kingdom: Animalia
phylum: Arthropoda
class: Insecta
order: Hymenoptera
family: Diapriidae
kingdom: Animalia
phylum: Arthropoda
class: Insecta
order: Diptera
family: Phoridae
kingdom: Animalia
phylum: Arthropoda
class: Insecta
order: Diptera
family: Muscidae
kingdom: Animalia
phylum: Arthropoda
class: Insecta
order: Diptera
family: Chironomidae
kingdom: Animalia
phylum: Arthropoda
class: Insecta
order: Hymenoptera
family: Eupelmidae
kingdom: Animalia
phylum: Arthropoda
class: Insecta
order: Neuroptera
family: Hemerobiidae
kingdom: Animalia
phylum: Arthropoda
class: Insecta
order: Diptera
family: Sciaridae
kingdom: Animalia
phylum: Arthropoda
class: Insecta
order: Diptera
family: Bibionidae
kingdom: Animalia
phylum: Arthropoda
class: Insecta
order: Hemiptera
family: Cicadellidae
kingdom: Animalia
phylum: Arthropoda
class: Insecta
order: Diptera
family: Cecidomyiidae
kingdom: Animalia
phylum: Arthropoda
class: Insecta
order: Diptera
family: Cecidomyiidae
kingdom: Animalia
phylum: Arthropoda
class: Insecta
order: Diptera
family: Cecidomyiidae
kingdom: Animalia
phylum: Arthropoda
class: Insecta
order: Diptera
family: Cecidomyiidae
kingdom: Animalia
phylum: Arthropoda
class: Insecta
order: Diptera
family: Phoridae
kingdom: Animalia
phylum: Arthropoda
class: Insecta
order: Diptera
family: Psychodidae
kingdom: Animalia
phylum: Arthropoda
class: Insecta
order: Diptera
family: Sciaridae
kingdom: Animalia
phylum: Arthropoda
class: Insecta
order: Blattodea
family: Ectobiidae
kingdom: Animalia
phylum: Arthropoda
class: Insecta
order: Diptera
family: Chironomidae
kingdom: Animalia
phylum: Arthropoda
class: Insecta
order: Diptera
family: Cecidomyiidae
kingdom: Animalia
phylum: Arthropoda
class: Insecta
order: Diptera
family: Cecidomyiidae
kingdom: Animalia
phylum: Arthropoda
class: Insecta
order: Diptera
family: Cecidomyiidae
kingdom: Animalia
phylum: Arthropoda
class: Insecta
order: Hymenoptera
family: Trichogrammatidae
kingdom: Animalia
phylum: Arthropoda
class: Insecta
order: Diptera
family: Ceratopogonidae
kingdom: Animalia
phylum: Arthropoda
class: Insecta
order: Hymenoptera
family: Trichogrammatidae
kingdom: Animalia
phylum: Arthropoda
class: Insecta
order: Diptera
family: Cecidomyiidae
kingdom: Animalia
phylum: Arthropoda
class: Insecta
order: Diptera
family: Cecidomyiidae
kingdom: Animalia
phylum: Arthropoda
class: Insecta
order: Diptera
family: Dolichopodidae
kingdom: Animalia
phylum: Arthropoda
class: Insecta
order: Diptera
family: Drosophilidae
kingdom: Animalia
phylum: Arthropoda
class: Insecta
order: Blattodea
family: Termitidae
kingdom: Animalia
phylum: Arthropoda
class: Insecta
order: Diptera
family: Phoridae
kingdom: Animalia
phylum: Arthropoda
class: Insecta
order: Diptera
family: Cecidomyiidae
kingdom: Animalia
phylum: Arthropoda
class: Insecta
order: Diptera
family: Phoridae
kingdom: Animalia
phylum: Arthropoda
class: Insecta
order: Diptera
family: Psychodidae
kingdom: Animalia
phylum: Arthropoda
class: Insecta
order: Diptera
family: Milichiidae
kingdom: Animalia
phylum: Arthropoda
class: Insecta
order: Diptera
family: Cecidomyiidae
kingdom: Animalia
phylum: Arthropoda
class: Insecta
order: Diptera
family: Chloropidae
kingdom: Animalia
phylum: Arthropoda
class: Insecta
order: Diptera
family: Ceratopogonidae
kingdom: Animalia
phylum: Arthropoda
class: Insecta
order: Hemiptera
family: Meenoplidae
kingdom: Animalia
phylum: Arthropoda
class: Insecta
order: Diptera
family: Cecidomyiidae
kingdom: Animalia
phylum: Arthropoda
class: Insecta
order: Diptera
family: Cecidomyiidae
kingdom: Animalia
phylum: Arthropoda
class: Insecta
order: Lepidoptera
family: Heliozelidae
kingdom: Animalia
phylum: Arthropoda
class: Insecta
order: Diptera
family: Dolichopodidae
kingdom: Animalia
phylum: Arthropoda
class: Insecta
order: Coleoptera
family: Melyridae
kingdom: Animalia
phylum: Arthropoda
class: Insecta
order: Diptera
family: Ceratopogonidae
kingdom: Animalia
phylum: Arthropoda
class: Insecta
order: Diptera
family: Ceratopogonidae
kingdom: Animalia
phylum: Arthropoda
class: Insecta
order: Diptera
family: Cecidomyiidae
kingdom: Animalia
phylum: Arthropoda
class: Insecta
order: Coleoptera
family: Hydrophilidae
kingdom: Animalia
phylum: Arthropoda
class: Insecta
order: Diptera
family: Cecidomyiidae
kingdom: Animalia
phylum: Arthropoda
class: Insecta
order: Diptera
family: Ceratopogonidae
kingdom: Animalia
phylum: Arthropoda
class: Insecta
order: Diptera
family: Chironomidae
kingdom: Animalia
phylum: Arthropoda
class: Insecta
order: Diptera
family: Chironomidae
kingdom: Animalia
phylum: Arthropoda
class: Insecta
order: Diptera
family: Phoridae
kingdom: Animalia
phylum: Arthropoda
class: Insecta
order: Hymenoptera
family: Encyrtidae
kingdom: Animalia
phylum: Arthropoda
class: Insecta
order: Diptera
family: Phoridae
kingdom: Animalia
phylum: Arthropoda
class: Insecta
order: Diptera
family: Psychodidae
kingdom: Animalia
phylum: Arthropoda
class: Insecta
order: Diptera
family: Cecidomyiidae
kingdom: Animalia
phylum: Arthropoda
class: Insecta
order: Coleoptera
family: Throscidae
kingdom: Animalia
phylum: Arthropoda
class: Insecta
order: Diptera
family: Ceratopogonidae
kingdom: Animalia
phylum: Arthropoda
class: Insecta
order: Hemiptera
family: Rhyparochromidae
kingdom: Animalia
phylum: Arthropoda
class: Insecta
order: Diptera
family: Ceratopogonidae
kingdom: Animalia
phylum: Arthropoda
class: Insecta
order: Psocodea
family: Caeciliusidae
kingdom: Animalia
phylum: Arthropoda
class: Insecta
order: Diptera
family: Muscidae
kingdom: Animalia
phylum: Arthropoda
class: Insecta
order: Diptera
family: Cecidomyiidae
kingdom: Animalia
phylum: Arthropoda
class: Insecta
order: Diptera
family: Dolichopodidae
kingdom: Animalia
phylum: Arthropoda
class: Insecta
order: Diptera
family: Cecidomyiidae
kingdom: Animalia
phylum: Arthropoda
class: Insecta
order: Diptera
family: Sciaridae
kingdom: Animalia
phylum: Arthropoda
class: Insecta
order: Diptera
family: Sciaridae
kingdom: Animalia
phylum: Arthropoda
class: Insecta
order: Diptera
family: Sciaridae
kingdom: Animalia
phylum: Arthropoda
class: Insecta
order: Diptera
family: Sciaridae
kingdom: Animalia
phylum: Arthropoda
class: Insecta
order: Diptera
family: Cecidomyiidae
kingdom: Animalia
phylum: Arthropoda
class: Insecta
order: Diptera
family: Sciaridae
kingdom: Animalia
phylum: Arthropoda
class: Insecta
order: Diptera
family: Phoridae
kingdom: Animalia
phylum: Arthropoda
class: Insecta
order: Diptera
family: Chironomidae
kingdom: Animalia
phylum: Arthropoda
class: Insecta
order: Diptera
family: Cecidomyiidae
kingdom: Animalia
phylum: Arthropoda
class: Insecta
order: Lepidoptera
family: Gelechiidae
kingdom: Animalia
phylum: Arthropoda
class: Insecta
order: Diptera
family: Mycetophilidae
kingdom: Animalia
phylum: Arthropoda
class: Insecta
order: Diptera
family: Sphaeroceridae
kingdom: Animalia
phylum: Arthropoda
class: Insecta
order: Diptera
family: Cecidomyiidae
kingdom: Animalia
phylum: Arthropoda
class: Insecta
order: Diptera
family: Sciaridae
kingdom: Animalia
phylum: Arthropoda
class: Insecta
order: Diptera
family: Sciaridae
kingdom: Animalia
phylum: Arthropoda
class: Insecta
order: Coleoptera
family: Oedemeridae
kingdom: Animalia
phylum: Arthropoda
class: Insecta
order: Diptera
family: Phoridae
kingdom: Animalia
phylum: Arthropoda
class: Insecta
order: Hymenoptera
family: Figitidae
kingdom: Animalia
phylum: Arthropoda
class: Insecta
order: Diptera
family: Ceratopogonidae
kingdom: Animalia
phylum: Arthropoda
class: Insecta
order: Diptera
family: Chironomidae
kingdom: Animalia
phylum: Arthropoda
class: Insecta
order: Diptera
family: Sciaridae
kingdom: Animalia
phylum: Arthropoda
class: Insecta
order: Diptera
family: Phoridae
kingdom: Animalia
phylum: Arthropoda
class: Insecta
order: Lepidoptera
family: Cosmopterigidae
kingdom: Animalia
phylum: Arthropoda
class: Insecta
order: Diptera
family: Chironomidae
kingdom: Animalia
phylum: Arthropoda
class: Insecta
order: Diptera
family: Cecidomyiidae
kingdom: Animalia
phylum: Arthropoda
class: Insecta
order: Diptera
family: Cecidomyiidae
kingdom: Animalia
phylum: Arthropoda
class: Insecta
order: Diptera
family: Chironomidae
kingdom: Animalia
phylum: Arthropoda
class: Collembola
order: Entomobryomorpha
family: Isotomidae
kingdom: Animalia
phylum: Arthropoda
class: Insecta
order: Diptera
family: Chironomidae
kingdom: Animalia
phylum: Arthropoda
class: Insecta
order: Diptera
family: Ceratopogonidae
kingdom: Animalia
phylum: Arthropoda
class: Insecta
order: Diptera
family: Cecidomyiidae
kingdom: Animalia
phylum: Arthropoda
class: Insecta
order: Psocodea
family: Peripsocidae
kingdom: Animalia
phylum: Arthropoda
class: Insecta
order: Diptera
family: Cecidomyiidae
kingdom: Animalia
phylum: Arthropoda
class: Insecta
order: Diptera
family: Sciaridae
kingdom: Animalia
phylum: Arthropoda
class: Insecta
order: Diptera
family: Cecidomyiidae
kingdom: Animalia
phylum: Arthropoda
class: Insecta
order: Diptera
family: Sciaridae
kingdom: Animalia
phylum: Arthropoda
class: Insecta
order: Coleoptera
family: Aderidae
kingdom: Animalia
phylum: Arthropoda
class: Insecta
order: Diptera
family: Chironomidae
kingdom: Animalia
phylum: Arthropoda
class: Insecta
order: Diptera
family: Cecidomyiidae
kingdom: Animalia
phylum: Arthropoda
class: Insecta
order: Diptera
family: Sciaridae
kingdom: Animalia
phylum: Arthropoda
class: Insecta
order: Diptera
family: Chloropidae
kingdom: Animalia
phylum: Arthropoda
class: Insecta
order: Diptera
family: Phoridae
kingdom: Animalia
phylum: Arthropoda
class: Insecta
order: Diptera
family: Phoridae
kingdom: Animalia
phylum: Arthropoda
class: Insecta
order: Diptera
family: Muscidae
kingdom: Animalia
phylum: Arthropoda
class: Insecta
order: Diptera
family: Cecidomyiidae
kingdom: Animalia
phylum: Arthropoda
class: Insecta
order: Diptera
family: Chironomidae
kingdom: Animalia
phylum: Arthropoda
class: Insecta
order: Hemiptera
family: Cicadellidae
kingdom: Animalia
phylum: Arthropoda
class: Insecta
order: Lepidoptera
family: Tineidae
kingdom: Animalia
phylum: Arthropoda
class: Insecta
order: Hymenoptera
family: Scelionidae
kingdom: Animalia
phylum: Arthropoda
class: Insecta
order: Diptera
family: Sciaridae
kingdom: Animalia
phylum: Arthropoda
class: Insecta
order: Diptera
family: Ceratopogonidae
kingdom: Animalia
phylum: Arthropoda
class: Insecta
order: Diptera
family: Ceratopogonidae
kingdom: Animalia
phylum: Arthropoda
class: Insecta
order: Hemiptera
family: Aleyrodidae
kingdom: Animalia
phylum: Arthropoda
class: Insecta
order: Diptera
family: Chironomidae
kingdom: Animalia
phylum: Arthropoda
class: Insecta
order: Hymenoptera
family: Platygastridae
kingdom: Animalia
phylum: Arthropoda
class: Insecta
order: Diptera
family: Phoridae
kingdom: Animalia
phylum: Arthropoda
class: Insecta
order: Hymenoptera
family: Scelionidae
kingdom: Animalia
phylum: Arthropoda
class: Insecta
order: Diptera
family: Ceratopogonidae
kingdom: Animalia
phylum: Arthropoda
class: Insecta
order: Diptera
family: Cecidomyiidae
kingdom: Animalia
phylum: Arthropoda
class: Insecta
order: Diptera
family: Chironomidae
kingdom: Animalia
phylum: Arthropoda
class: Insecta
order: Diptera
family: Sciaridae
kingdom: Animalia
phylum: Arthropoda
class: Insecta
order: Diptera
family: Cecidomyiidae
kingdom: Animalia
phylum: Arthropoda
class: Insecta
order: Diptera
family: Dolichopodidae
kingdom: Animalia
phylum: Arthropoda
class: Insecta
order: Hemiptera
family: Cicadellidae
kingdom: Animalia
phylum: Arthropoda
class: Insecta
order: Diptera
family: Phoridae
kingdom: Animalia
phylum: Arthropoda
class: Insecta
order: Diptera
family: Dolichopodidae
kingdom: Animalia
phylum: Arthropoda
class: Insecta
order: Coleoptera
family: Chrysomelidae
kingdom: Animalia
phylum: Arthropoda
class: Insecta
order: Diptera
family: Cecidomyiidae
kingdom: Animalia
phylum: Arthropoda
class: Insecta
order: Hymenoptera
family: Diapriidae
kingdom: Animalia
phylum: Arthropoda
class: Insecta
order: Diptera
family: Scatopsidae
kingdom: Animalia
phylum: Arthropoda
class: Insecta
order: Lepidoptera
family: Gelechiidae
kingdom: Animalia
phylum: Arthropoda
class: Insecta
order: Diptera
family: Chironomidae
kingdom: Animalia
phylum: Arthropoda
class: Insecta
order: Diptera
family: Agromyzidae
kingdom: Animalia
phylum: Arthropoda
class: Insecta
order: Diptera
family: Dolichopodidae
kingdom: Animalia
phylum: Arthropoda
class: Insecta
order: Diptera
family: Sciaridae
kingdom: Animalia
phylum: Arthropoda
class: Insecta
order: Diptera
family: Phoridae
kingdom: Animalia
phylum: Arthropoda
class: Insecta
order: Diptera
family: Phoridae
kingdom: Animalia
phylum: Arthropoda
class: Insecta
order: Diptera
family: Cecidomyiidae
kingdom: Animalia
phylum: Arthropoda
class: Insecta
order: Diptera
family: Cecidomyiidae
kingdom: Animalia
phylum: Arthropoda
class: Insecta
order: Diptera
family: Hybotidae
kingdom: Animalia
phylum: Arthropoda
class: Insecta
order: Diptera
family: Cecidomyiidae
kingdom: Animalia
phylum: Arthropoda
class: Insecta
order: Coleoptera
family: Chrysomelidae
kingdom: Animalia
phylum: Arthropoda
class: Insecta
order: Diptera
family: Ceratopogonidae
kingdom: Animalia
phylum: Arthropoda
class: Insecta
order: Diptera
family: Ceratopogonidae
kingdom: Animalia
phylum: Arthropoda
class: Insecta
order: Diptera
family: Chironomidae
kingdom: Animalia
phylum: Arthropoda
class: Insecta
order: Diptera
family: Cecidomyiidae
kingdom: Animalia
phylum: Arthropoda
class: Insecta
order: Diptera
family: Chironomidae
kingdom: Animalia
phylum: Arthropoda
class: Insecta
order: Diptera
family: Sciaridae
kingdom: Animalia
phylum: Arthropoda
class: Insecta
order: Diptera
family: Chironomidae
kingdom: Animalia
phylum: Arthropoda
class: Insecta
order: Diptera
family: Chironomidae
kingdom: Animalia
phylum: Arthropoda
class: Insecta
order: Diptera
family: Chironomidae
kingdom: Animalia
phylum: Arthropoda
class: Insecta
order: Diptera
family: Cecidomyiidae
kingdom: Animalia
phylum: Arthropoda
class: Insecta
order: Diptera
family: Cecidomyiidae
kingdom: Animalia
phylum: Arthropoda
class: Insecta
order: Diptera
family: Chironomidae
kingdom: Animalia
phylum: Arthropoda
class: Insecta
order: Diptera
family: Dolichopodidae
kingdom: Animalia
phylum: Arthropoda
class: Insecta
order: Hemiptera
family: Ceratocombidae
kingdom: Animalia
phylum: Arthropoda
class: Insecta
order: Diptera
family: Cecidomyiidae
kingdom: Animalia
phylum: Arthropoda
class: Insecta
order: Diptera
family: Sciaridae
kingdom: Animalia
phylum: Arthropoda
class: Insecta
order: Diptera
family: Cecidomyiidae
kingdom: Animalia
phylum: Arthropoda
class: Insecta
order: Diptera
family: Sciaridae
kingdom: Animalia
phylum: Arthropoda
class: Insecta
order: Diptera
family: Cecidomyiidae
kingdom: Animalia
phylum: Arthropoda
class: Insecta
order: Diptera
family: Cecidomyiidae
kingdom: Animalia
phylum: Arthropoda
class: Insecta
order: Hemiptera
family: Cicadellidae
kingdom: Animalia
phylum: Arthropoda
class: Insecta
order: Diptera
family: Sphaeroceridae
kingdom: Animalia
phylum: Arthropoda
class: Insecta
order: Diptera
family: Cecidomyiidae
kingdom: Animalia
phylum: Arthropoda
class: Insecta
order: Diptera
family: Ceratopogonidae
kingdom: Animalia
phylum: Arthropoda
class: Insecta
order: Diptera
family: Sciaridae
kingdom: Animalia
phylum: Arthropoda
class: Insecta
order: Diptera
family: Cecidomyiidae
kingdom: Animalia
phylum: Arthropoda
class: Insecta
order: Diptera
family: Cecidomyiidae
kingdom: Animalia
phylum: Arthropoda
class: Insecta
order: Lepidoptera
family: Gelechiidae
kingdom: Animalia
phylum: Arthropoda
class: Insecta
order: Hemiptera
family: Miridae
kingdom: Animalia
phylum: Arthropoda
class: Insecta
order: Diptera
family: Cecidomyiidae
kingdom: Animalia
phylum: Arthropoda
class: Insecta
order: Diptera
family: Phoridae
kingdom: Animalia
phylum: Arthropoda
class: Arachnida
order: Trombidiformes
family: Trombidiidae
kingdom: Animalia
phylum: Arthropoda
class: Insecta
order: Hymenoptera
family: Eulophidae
******
**Given task**:
Can you reproduce the data from its first line through the line containing "family: Ectobiidae", swapping "family" for "familia" wherever it occurs and keeping everything else the same?

**Output below**:
kingdom: Animalia
phylum: Arthropoda
class: Insecta
order: Hymenoptera
familia: Diapriidae
kingdom: Animalia
phylum: Arthropoda
class: Insecta
order: Diptera
familia: Phoridae
kingdom: Animalia
phylum: Arthropoda
class: Insecta
order: Diptera
familia: Muscidae
kingdom: Animalia
phylum: Arthropoda
class: Insecta
order: Diptera
familia: Chironomidae
kingdom: Animalia
phylum: Arthropoda
class: Insecta
order: Hymenoptera
familia: Eupelmidae
kingdom: Animalia
phylum: Arthropoda
class: Insecta
order: Neuroptera
familia: Hemerobiidae
kingdom: Animalia
phylum: Arthropoda
class: Insecta
order: Diptera
familia: Sciaridae
kingdom: Animalia
phylum: Arthropoda
class: Insecta
order: Diptera
familia: Bibionidae
kingdom: Animalia
phylum: Arthropoda
class: Insecta
order: Hemiptera
familia: Cicadellidae
kingdom: Animalia
phylum: Arthropoda
class: Insecta
order: Diptera
familia: Cecidomyiidae
kingdom: Animalia
phylum: Arthropoda
class: Insecta
order: Diptera
familia: Cecidomyiidae
kingdom: Animalia
phylum: Arthropoda
class: Insecta
order: Diptera
familia: Cecidomyiidae
kingdom: Animalia
phylum: Arthropoda
class: Insecta
order: Diptera
familia: Cecidomyiidae
kingdom: Animalia
phylum: Arthropoda
class: Insecta
order: Diptera
familia: Phoridae
kingdom: Animalia
phylum: Arthropoda
class: Insecta
order: Diptera
familia: Psychodidae
kingdom: Animalia
phylum: Arthropoda
class: Insecta
order: Diptera
familia: Sciaridae
kingdom: Animalia
phylum: Arthropoda
class: Insecta
order: Blattodea
familia: Ectobiidae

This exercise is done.